= Herbsaint =

Brand name of anise-flavored liquor

Herbsaint is a brand name of anise-flavored liqueur originally created as an absinthe substitute in New Orleans, Louisiana in 1934, and currently produced by the Sazerac Company.

It was developed by J. Marion Legendre and Reginald Parker of the city, who had learned how to make absinthe while in France during World War I. It was originally produced under the name "Legendre Absinthe", although it never contained absinthe's essential ingredient, grand wormwood (Artemisia absinthium). It first went on sale following the repeal of Prohibition, and was unique in its category as an absinthe substitute, as opposed to a pastis. The Federal Alcohol Control Administration soon objected to Legendre's use of the word "absinthe", so the name was changed to "Legendre Herbsaint", French/Creole for "Herbe Sainte" (Sacred Herb), the Artemisia absinthium.

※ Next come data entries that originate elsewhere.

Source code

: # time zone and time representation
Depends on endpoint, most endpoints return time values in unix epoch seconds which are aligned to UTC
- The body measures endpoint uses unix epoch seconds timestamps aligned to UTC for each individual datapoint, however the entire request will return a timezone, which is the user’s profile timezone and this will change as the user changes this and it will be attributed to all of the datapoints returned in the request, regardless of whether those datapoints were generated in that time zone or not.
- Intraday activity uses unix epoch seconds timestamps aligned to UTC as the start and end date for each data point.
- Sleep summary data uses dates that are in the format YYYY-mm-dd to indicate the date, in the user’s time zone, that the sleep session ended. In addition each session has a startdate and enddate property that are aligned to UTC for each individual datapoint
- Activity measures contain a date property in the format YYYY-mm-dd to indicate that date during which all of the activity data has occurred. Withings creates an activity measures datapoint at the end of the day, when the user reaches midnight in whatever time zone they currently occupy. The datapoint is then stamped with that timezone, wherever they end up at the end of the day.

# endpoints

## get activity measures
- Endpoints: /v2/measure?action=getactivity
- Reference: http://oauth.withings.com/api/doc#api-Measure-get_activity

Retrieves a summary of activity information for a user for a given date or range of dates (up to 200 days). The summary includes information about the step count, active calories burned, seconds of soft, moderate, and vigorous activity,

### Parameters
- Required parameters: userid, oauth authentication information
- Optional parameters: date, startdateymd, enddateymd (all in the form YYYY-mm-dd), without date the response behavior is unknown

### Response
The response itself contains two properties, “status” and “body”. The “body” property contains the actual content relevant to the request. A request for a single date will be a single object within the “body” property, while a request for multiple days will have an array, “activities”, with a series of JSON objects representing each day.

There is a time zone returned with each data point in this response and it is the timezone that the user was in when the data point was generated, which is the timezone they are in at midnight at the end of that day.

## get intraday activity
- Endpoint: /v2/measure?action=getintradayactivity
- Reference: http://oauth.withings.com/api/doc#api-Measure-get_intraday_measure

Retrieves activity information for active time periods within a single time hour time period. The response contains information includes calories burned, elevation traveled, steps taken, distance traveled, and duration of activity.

The Sazerac Company bought J.M. Legendre & Co. in June 1949. Herbsaint was originally bottled at 120 proof (60%), but this was later reduced to 100 proof (50%), then changed to a different 90 proof (45%) recipe in the mid-1950s. By the early 1970s only the 90 proof remained. In December 2009, the Sazerac Company reintroduced J.M. Legendre's original 100 proof recipe as Herbsaint Original.